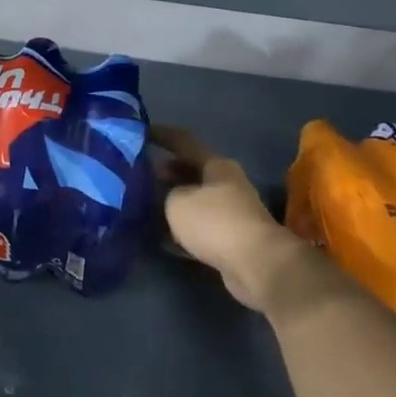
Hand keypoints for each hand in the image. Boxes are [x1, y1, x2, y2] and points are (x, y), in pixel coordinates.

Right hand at [152, 125, 316, 319]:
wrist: (257, 264)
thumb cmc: (214, 222)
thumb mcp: (177, 202)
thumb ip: (165, 193)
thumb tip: (165, 194)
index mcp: (216, 165)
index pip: (184, 142)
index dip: (161, 135)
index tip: (141, 131)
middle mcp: (226, 184)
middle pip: (190, 172)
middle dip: (165, 172)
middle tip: (138, 174)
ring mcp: (231, 212)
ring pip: (194, 201)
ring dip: (172, 202)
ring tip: (144, 204)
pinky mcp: (231, 239)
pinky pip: (199, 227)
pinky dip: (181, 229)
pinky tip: (160, 236)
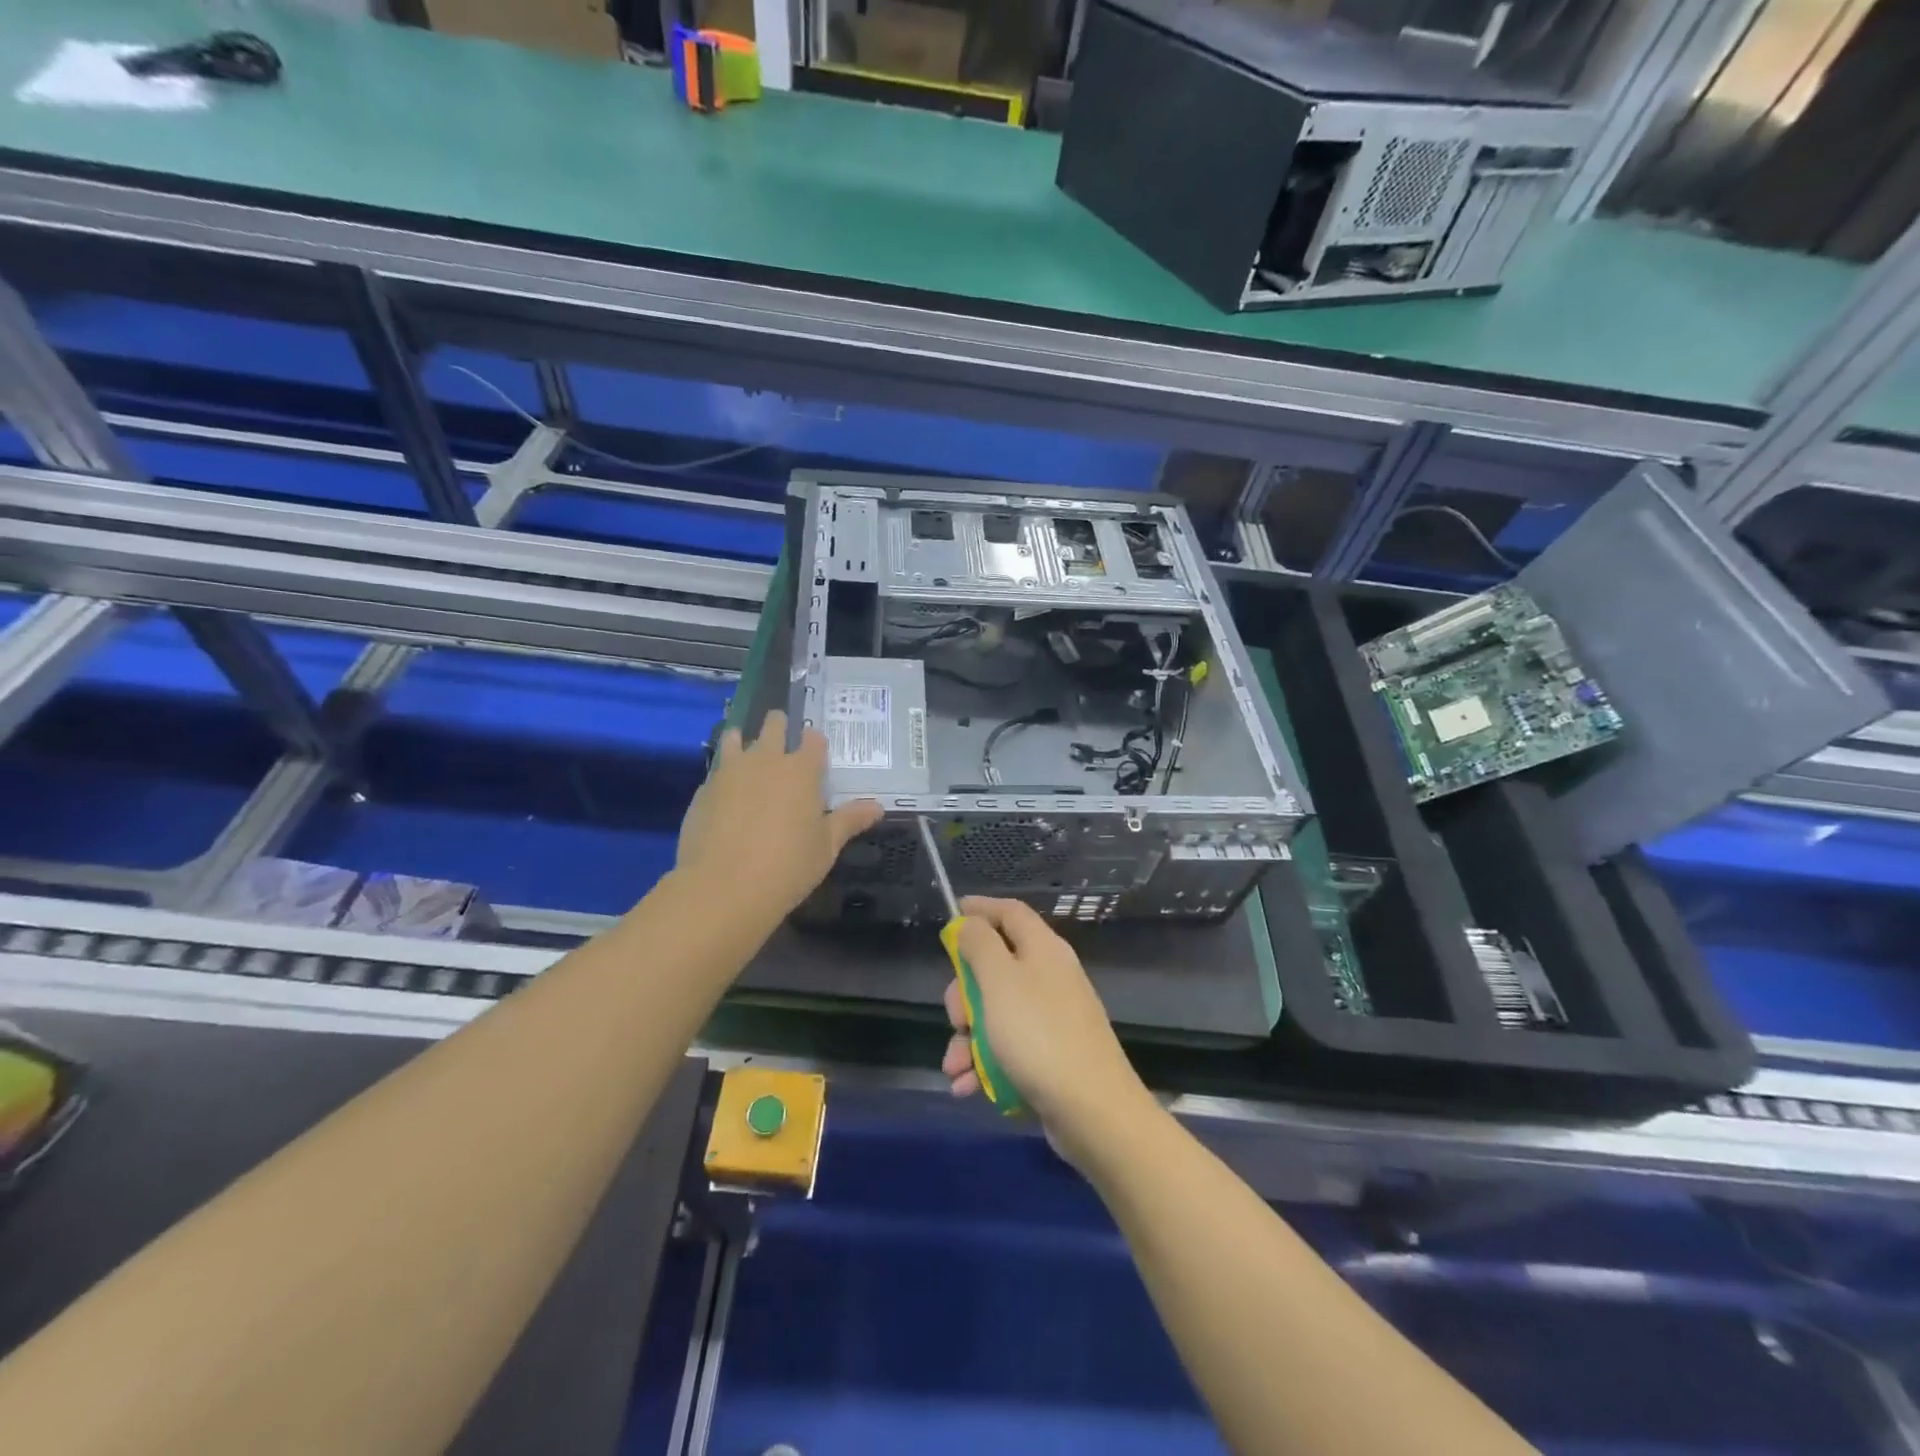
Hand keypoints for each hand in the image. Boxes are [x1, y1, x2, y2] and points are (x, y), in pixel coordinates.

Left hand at [677, 710, 882, 921]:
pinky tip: (726, 794)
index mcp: (801, 770)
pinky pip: (717, 769)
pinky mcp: (703, 789)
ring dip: (744, 741)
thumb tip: (877, 807)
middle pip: (773, 726)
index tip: (816, 748)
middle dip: (779, 726)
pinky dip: (724, 774)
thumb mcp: (826, 847)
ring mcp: (730, 771)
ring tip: (747, 755)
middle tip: (782, 738)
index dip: (815, 741)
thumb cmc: (787, 866)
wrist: (723, 887)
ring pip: (736, 738)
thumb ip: (849, 821)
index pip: (813, 740)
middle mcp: (766, 759)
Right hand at [941, 897, 1151, 1163]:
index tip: (953, 914)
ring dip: (968, 1038)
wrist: (1092, 1111)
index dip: (981, 909)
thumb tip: (968, 922)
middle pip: (996, 967)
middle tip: (955, 1018)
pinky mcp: (1051, 1055)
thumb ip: (979, 945)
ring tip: (955, 1067)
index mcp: (1042, 949)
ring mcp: (1052, 1018)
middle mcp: (1050, 977)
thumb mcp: (999, 981)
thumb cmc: (1038, 1035)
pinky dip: (984, 1063)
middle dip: (964, 993)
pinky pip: (1008, 1048)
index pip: (1010, 913)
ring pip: (996, 1013)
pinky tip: (968, 1087)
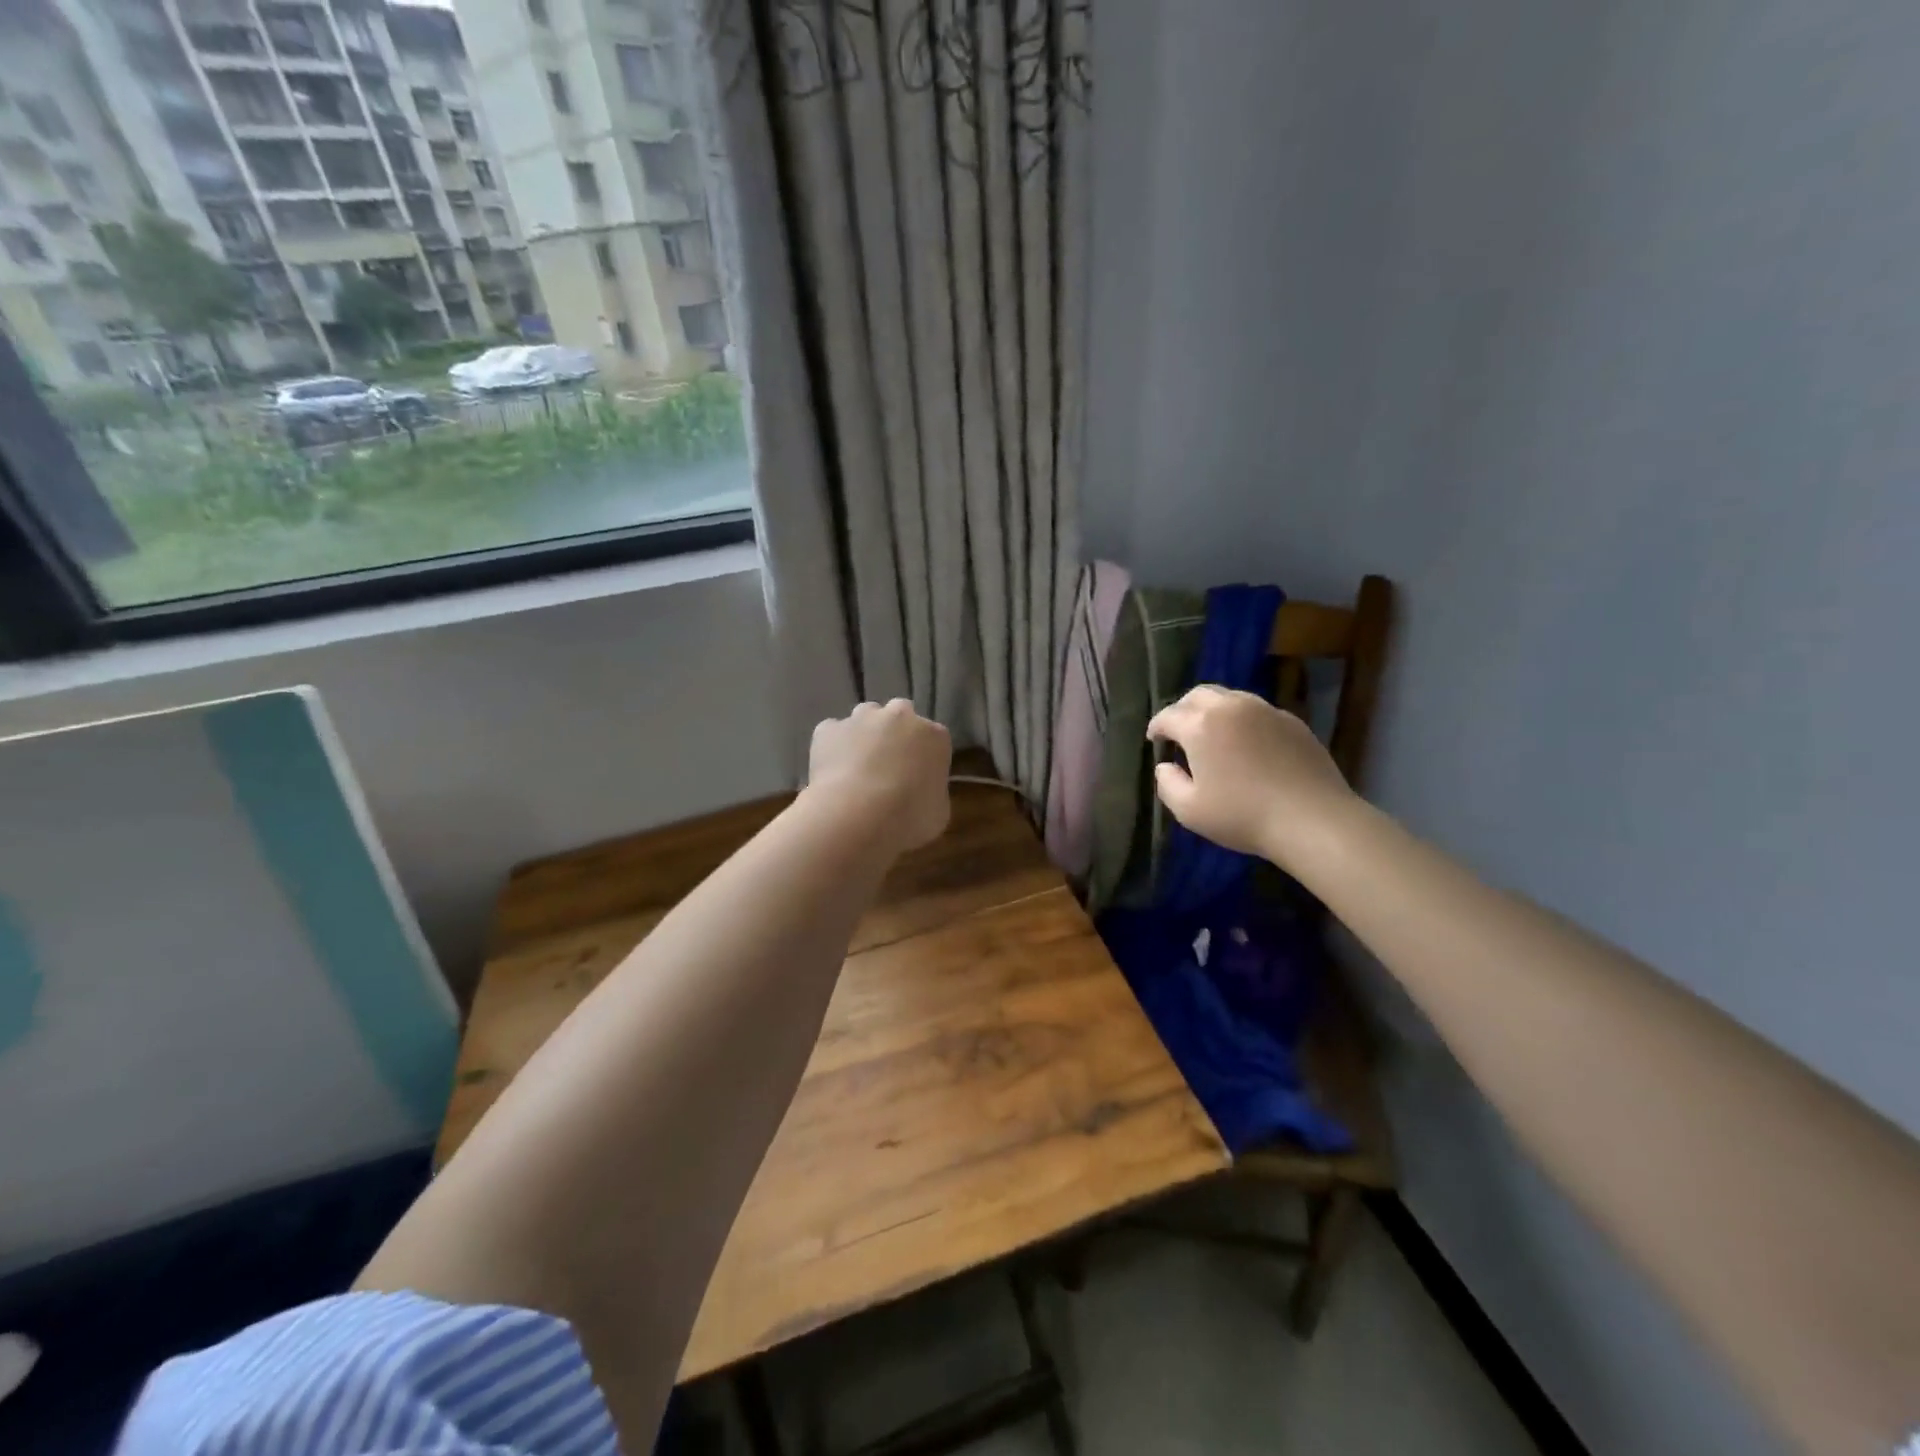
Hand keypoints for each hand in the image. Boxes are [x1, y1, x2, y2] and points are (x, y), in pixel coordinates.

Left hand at [807, 699, 952, 853]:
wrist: (857, 814)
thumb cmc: (908, 817)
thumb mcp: (938, 813)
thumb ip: (931, 792)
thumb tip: (920, 792)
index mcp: (934, 736)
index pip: (934, 738)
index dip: (924, 757)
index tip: (917, 777)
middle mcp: (900, 716)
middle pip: (900, 715)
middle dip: (895, 733)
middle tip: (888, 765)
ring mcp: (861, 719)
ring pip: (865, 717)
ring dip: (864, 734)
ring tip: (857, 766)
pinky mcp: (829, 729)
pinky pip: (832, 732)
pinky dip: (832, 746)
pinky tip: (832, 771)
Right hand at [1146, 686, 1355, 867]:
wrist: (1312, 818)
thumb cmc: (1243, 815)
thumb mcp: (1189, 810)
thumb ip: (1167, 784)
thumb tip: (1165, 766)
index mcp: (1200, 725)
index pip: (1168, 715)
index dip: (1156, 727)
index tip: (1154, 740)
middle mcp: (1230, 707)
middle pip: (1197, 695)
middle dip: (1183, 709)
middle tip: (1180, 731)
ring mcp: (1265, 710)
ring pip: (1230, 697)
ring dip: (1213, 710)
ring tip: (1213, 734)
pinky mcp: (1292, 721)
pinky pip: (1257, 711)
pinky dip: (1242, 720)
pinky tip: (1247, 744)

====

## Try it
Write out the material above again, word for word, minus its pictures.

## Your response
Hand keypoints for each hand in the image. Boxes are [x1, y1, x2, y2] and points are (x, y), in pixel coordinates.

Right hand at [152, 125, 316, 319]:
wrist: (257, 264)
thumb cmc: (214, 222)
thumb mcp: (177, 202)
thumb ip: (165, 193)
thumb tip: (165, 194)
index mcp: (216, 165)
index pip: (184, 142)
index dip: (161, 135)
index tip: (141, 131)
middle mcp: (226, 184)
middle pip: (190, 172)
middle dip: (165, 172)
middle tip: (138, 174)
ring mcp: (231, 212)
ring pip: (194, 201)
ring dip: (172, 202)
ring tip: (144, 204)
pinky mcp: (231, 239)
pinky pip: (199, 227)
pinky dip: (181, 229)
pinky tip: (160, 236)
Hand keypoints for each hand in the image. Boxes are [x1, y1, x2, y2] and points are (x, y), in pixel coordinates.

Left hand at [677, 710, 882, 921]:
pinky tip: (726, 794)
index mcp: (801, 770)
pinky pip: (717, 769)
pinky mcp: (703, 789)
ring dip: (744, 741)
thumb tip: (877, 807)
middle pip: (773, 726)
index tip: (816, 748)
middle dip: (779, 726)
pinky dip: (724, 774)
thumb mcp: (826, 847)
ring mcp: (730, 771)
ring tip: (747, 755)
middle tip: (782, 738)
index dip: (815, 741)
thumb cmc: (787, 866)
wrist: (723, 887)
ring pip: (736, 738)
thumb ip: (849, 821)
index pip: (813, 740)
middle mcp: (766, 759)
Right hand at [941, 897, 1151, 1163]:
index tip: (953, 914)
ring dip: (968, 1038)
wrist: (1092, 1111)
index dip: (981, 909)
thumb tip: (968, 922)
middle pip: (996, 967)
middle tip: (955, 1018)
pinky mcp: (1051, 1055)
thumb ip: (979, 945)
ring tip: (955, 1067)
index mcp: (1042, 949)
ring mcp: (1052, 1018)
middle mcp: (1050, 977)
thumb mcp: (999, 981)
thumb cmc: (1038, 1035)
pinky dip: (984, 1063)
middle dip: (964, 993)
pinky pip: (1008, 1048)
index pip: (1010, 913)
ring pip: (996, 1013)
pinky tip: (968, 1087)
Hand keypoints for each hand in the image. Boxes are [x1, y1, x2, y2] and points are (x, y), in pixel coordinates.

Left hand at [807, 699, 952, 853]:
wrist: (857, 814)
thumb cmc: (908, 817)
thumb mcp: (938, 813)
thumb ip: (931, 792)
thumb tip: (920, 792)
index mcp: (934, 736)
index pip: (934, 738)
index dip: (924, 757)
index tip: (917, 777)
middle mcp: (900, 716)
middle pip: (900, 715)
middle dip: (895, 733)
middle tip: (888, 765)
ring mcp: (861, 719)
ring pip: (865, 717)
ring dip: (864, 734)
ring tip: (857, 766)
pinky mcp: (829, 729)
pinky pip: (832, 732)
pinky dip: (832, 746)
pinky tip: (832, 771)
Right hand at [1146, 686, 1355, 867]:
wrist: (1312, 818)
thumb cmc: (1243, 815)
thumb mcp: (1189, 810)
thumb ip: (1167, 784)
thumb tip: (1165, 766)
index mcp: (1200, 725)
index pip: (1168, 715)
index dip: (1156, 727)
index tip: (1154, 740)
middle mcp: (1230, 707)
middle pip: (1197, 695)
middle dip: (1183, 709)
middle tip: (1180, 731)
ring mcp: (1265, 710)
ring pip: (1230, 697)
ring dip: (1213, 710)
ring tip: (1213, 734)
pinky mcp: (1292, 721)
pinky pip: (1257, 711)
pinky dip: (1242, 720)
pinky tip: (1247, 744)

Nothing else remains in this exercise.